Is asking a man if he’s ever been with another man offensive? As a woman who’s had sexual experiences with other women, I think it’s a fair question to ask, if only out of curiosity. I also don’t want to outright assume that someone is straight. Is that a question that would offend you or lead you to believe that person views you as gay?

Interesting question!  

It’s never bothered me if a partner asks, particularly on the rare occasions I’ve asked her if she’s ever been with another woman.  And I’m guessing most men under 30 won’t mind being asked.  

As you say, fair’s fair!  That said, don’t be surprised if the answer is a little wary or defensive.

While there’s plenty of stigma for being lesbian, and even more for being a bisexual woman for some reason, homophobia towards men can be and often is expressed with murderous violence.  So depending on where you are and who you’re with, if the guy acts jumpy it’ll more likely be indirect “homophobia-phobia” than straight-up homobphobia.

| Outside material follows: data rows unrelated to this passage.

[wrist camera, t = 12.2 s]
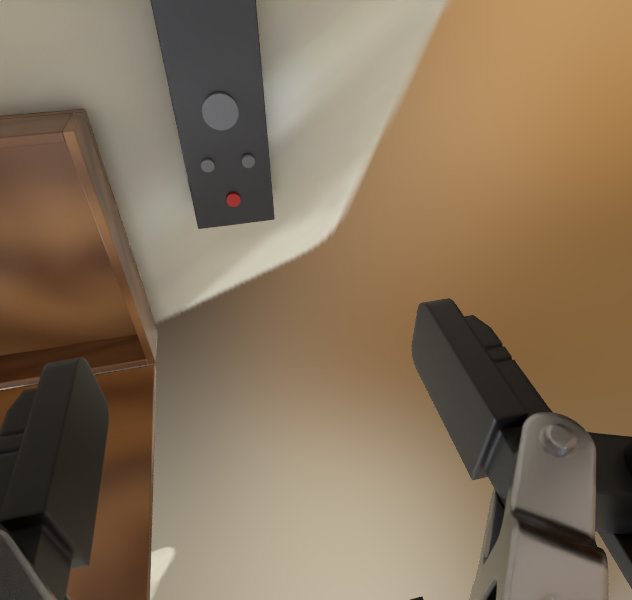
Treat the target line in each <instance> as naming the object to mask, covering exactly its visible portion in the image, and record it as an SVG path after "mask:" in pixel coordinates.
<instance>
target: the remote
mask: <svg viewBox="0 0 632 600" xmlns="http://www.w3.org/2000/svg"><path fill="white" fill-rule="evenodd" d="M151 4H152V9H153V14H154V19H155V23H156V28H157V33H158V38H159V43H160V47H161V52H162V57H163V62H164V67H165V71H166V76H167V81H168V86H169V90H170V95H171V100H172V105H173V110H174V114H175V119H176V124H177V129H178V133H179V138H180V143H181V148H182V153H183V157H184V162H185V167H186V172H187V177H188V181H189V186H190V191H191V196H192V200H193V205H194V210H195V215H196V220H197V224H198V228H199V229H202V228H210V227H218V226H226V225H234V224H242V223H250V222H258V221H266V220H274V219H275V218H274V207H273V195H272V184H271V172H270V161H269V149H268V138H267V126H266V115H265V103H264V92H263V80H262V68H261V57H260V45H259V34H258V22H257V11H256V0H151Z"/></svg>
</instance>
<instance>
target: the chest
mask: <svg viewBox="0 0 632 600" xmlns="http://www.w3.org/2000/svg"><path fill="white" fill-rule="evenodd" d="M157 335H158V332H157V328H156V325H155V322H154V319H153V316H152V313H151V310H150V307H149V304H148V301H147V298H146V295H145V292H144V289H143V286H142V283H141V280H140V277H139V274H138V270H137V267H136V264H135V261H134V258H133V255H132V252H131V249H130V246H129V243H128V240H127V237H126V234H125V231H124V228H123V225H122V222H121V219H120V216H119V213H118V209H117V206H116V203H115V200H114V197H113V194H112V191H111V188H110V185H109V182H108V179H107V176H106V173H105V170H104V167H103V164H102V161H101V158H100V155H99V152H98V148H97V145H96V142H95V139H94V136H93V133H92V130H91V127H90V124H89V121H88V118H87V115H86V112H85V110H84V109H81V110H69V111H57V112H45V113H34V114H22V115H10V116H0V389H1V388H8V387H14V386H20V385H26V384H32V383H37V382H39V380H40V376H41V373H42V370H43V367H44V365H45V364H46V363H49V362H55V361H61V360H67V359H73V358H79V357H84V358H85V359H86V360H87V362H88V364H89V366H90V368H91V370H92V372H93V373H98V372H104V371H110V370H117V369H123V368H129V367H135V366H141V365H147V364H154V363H156V351H157Z"/></svg>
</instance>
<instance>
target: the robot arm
mask: <svg viewBox="0 0 632 600" xmlns="http://www.w3.org/2000/svg"><path fill="white" fill-rule="evenodd" d="M412 356H413V361H414V364H415V367H416V369H417V371H418V373H419V375H420V377H421V379H422V381H423V383H424V385H425V387H426V389H427V391H428V393H429V395H430V397H431V399H432V401H433V403H434V405H435V407H436V409H437V411H438V413H439V415H440V417H441V419H442V421H443V423H444V425H445V427H446V429H447V431H448V433H449V435H450V437H451V439H452V441H453V443H454V445H455V447H456V449H457V451H458V453H459V454H460V457H461V459H462V461H463V463H464V464H465V467H466V468H467V471H468V473H469V475H470V477H471V479H472V480H476V479H480V478H485V477H489V479H490V481H491V483H492V485H493V486H494V490H493V492H492V497H491V502H490V508H489V513H488V519H487V523H486V529H485V535H484V539H483V545H482V550H481V555H480V561H479V566H478V570H477V574H476V578H475V581H474V584H473V587H472V591H471V594H470V598H469V600H608V562H607V557H606V554H605V552H604V550H603V549H601V548H599V547H597V545H596V542H595V531H597V532H598V533H599V535H600V536H601V538H602V540H603V541H604V543H605V545H606V547H607V548H608V550H609V552H610V553H611V555H612V557H613V558H614V560H615V562H616V563H617V565H618V567H619V568H620V570H621V572H622V573H623V575H624V577H625V578H626V580H627V582H628V583H629V585H630V587H631V588H632V437H628V436H618V435H607V434H598V433H591V432H587V431H586V430H585V429H584V428H583V427H582V426H581V425H579V424H578V423H577V422H575V421H574V420H572V419H570V418H568V417H566V416H564V415H561V414H557V413H553V412H552V411H551V410H550V408H549V407H548V406H547V405H546V403H545V402H544V400H543V399H542V398H541V396H540V395H539V394H538V392H537V391H536V389H535V388H534V387H533V385H532V384H531V383H530V381H529V380H528V378H527V377H526V376H525V374H524V373H523V372H522V370H521V369H520V367H519V366H518V365H517V363H516V362H515V360H512V358H511V355H510V354H509V352H508V351H507V350H506V348H505V347H503V346H502V343H501V341H500V340H499V338H498V337H497V336H496V334H495V333H494V332H493V330H492V329H491V328H490V327H489V326H488V325H486V324H485V323H483V322H482V321H481V320H479V319H478V318H476V317H475V316H474V315H471V316H465V317H464V316H463V315H462V313H461V311H460V310H459V308H458V307H457V305H456V304H455V303H454V301H453V300H451V299H442V300H437V301H430V302H424V303H420V304H419V307H418V310H417V316H416V322H415V328H414V334H413V340H412ZM108 427H109V411H108V405H107V401H106V398H105V396H104V394H103V392H102V390H101V388H100V386H99V384H98V382H97V380H96V378H95V376H94V374H93V372H92V370H91V368H90V366H89V364H88V362H87V360H86V359H85V358H84V357H79V358H73V359H67V360H61V361H55V362H49V363H46V364H45V365H44V367H43V370H42V373H41V376H40V380H39V384H38V387H37V388H35V389H29V390H24V391H23V392H22V393H21V394H20V396H19V397H18V398H17V399H16V401H15V402H14V403H13V404H12V406H11V407H10V408H9V409H8V411H7V412H6V415H5V418H4V421H3V424H2V427H1V430H0V600H73V599H72V598H71V596H70V595H69V593H68V592H67V586H68V580H69V574H70V570H72V569H76V568H80V567H85V566H89V565H90V558H91V550H92V543H93V536H94V529H95V521H96V514H97V507H98V499H99V492H100V485H101V478H102V470H103V463H104V456H105V448H106V441H107V434H108ZM411 600H423V597H419V598H415V599H411Z"/></svg>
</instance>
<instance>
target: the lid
mask: <svg viewBox="0 0 632 600" xmlns="http://www.w3.org/2000/svg"><path fill="white" fill-rule="evenodd" d="M94 376H95V378H96V380H97V382H98V384H99V386H100V388H101V390H102V392H103V394H104V396H105V398H106V401H107V405H108V411H109V427H108V434H107V441H106V448H105V456H104V463H103V470H102V478H101V485H100V492H99V499H98V507H97V514H96V521H95V529H94V536H93V543H92V550H91V558H90V565H89V566H85V567H80V568H76V569H72V570H70V574H69V580H68V586H67V592H68V593H69V595H70V596H71V598H72V599H73V600H150V570H151V537H152V502H153V468H154V437H155V436H154V435H155V404H156V368H155V366H154V365H151V366H145V367H139V368H133V369H127V370H121V371H114V372H108V373H102V374H96V375H94ZM37 387H38V384H36V385H30V386H24V387H18V388H12V389H5V390H0V430H1V427H2V424H3V421H4V418H5V415H6V412H7V411H8V409H9V408H10V407H11V406H12V404H13V403H14V402H15V401H16V399H17V398H18V397H19V396H20V394H21V393H22V392H23V391H24V390H29V389H35V388H37Z"/></svg>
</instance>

Finally, while it’s ok for someone to say “none of your business” when you ask them about past partners (it’s not ethical to out any past partner without their consent) it’s a good idea ask all partners about their STI status.

That said, I’m sure I’m missing crucial points.  I’m also very curious what other people think.  Comments and reblogs are very welcome!

Update: don’t assume someone is straight, gay, or bi based on past partners. “Curious” and “experimented with” are legitimate, non-determinative experiences and a relatively common part of figuring out your orientation.